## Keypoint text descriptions

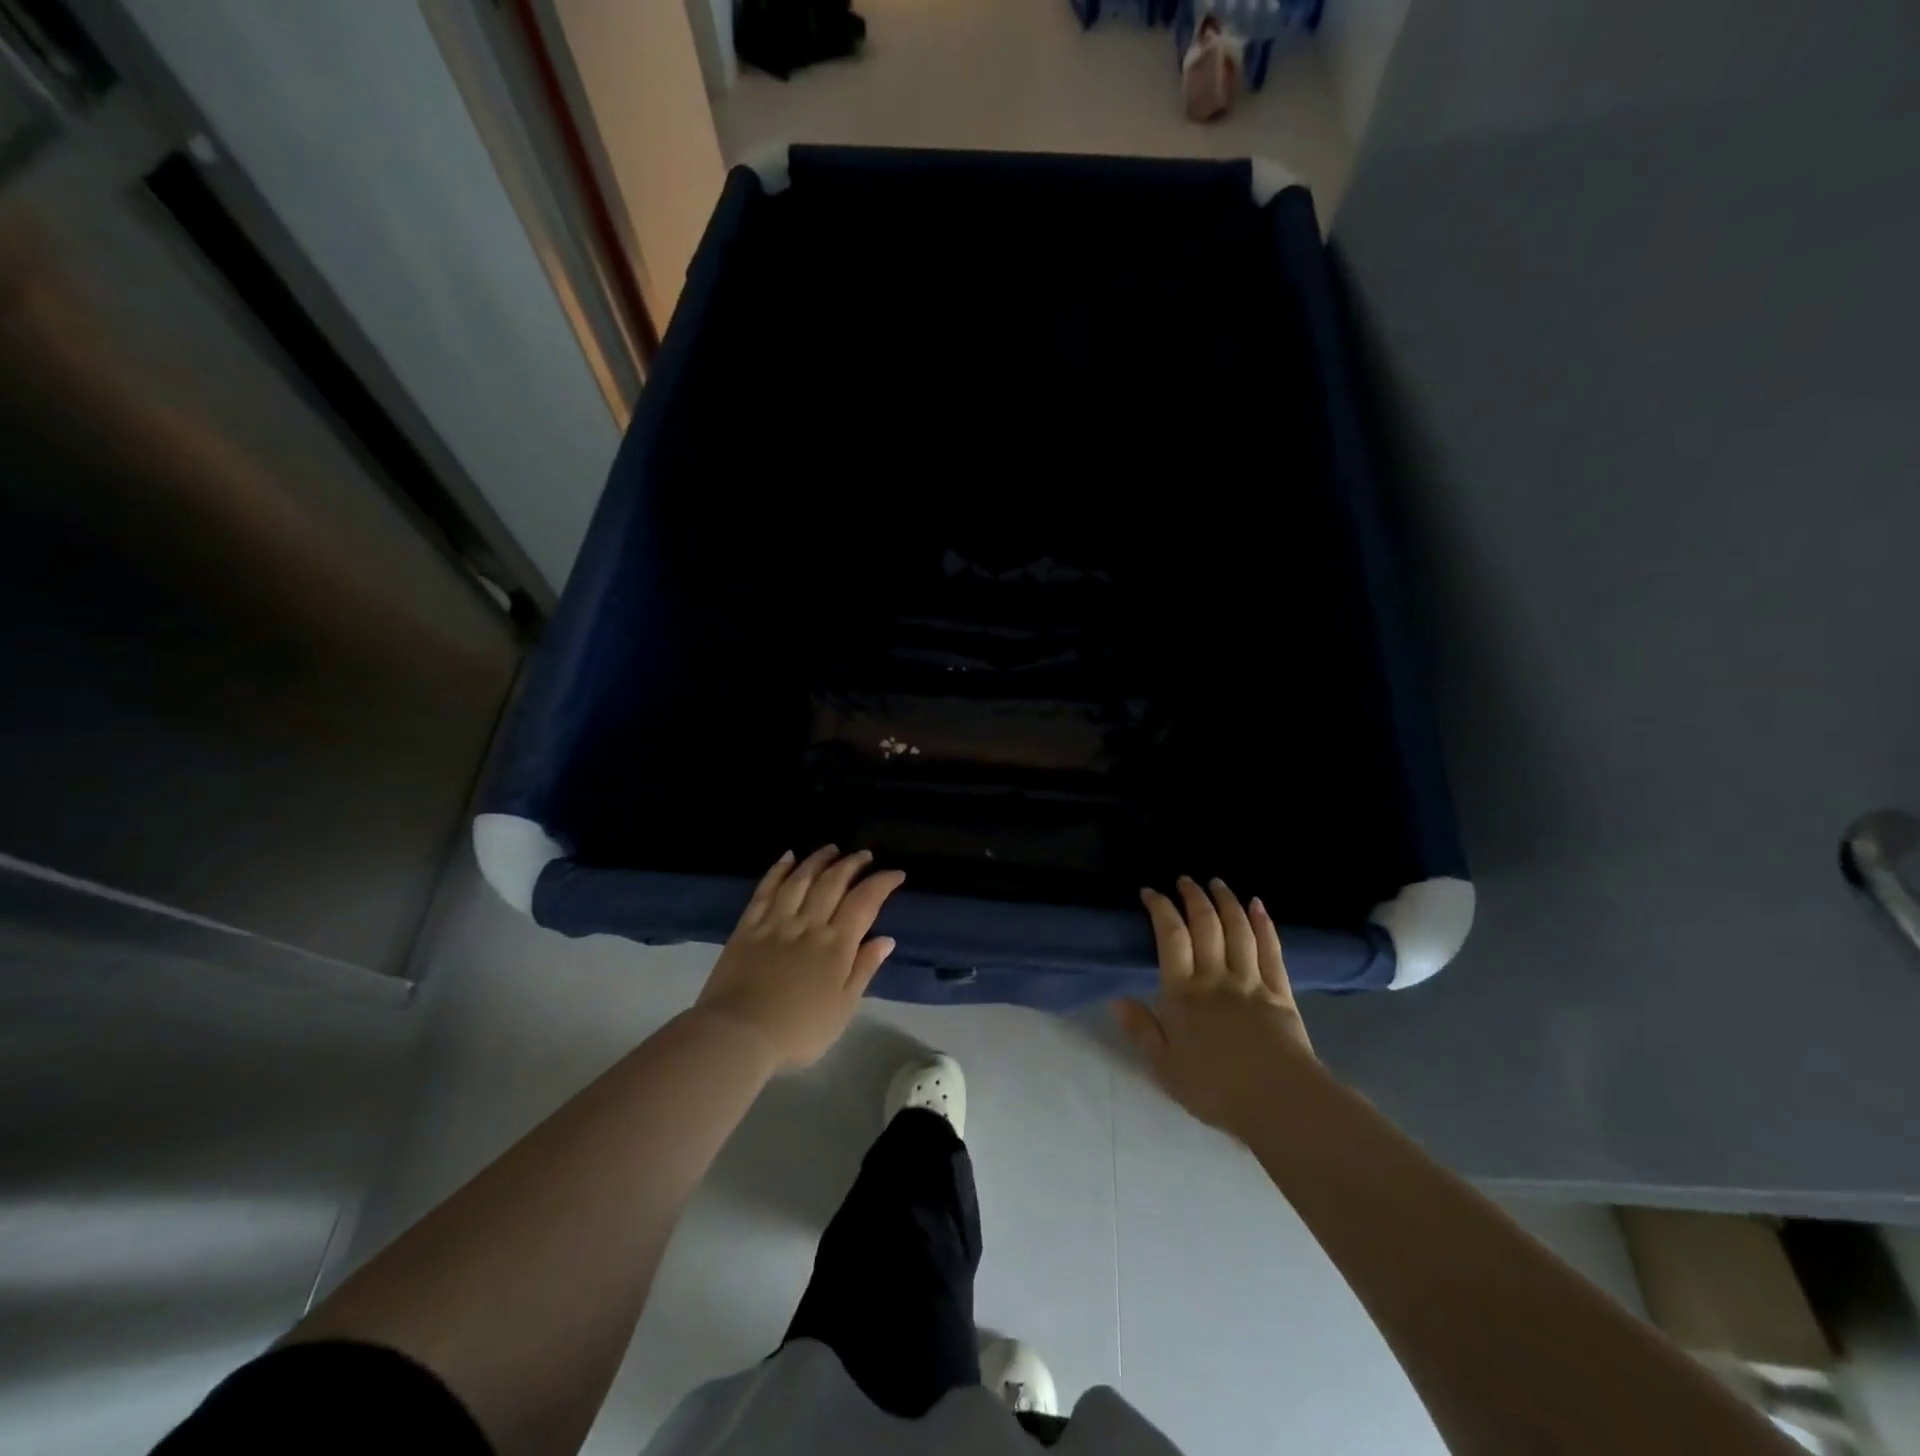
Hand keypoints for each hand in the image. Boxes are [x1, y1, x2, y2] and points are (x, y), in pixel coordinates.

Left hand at [695, 846, 904, 1071]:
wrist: (738, 1035)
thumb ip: (864, 969)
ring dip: (818, 860)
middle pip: (833, 883)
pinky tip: (787, 858)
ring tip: (832, 848)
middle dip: (852, 864)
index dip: (882, 883)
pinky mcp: (748, 927)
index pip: (864, 902)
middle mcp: (808, 924)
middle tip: (864, 855)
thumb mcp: (843, 1008)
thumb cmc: (798, 1030)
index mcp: (836, 945)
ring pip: (801, 879)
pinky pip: (765, 890)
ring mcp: (776, 922)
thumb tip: (886, 939)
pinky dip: (778, 870)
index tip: (896, 873)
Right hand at [1115, 876, 1316, 1137]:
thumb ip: (1140, 1029)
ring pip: (1238, 930)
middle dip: (1193, 897)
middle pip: (1205, 925)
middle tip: (1184, 879)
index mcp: (1184, 993)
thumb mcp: (1163, 1066)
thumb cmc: (1214, 1088)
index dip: (1160, 908)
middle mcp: (1216, 977)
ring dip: (1226, 901)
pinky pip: (1271, 950)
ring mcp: (1251, 981)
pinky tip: (1259, 906)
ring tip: (1217, 882)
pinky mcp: (1280, 992)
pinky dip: (1264, 924)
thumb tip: (1116, 998)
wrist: (1279, 1102)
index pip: (1170, 937)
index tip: (1150, 891)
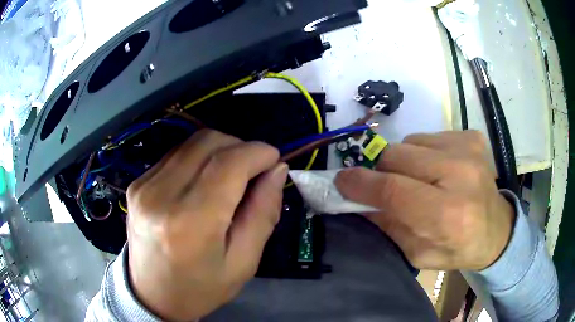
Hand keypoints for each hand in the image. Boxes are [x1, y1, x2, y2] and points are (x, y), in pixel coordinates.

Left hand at [126, 129, 287, 320]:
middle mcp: (161, 195)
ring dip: (220, 150)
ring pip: (192, 143)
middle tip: (253, 171)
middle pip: (209, 142)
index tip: (274, 160)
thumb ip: (263, 213)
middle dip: (240, 147)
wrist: (151, 295)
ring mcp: (144, 186)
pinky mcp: (138, 183)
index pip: (229, 163)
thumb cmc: (200, 288)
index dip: (258, 152)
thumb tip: (276, 170)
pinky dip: (198, 158)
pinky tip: (203, 182)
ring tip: (230, 177)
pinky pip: (176, 154)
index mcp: (191, 222)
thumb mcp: (243, 263)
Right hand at [335, 131, 514, 270]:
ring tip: (421, 181)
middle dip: (382, 172)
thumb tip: (357, 200)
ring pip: (410, 142)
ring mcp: (468, 149)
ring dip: (405, 162)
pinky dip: (424, 153)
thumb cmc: (458, 249)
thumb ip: (387, 226)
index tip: (341, 181)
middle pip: (397, 157)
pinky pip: (429, 137)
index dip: (361, 183)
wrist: (497, 230)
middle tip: (388, 188)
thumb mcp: (418, 253)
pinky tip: (439, 170)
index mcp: (448, 214)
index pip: (393, 190)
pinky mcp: (471, 137)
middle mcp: (460, 174)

## What to produce
Print, exactly as they appear above, the lines running from the one with "thumb ip: (263, 213)" through the final line.

## Answer to this exercise
thumb ip: (263, 213)
middle dip: (240, 147)
wrist: (151, 295)
ring mcp: (144, 186)
pinky mcp: (138, 183)
index pip: (229, 163)
thumb cmc: (200, 288)
index dip: (258, 152)
thumb tip: (276, 170)
pinky dip: (198, 158)
pinky tip: (203, 182)
ring tip: (230, 177)
pinky pip: (176, 154)
index mcp: (191, 222)
thumb mcp: (243, 263)
Right hand at [335, 131, 514, 270]:
ring tip: (421, 181)
middle dip: (382, 172)
thumb tip: (357, 200)
ring pip: (410, 142)
ring mcp: (468, 149)
ring dip: (405, 162)
pinky dip: (424, 153)
thumb cmc: (458, 249)
thumb ip: (387, 226)
index tip: (341, 181)
middle pip: (397, 157)
pinky pip: (429, 137)
index dip: (361, 183)
wrist: (497, 230)
middle tip: (388, 188)
thumb mcp: (418, 253)
pinky tip: (439, 170)
index mcp: (448, 214)
index pip: (393, 190)
pinky mcp: (471, 137)
middle mcp: (460, 174)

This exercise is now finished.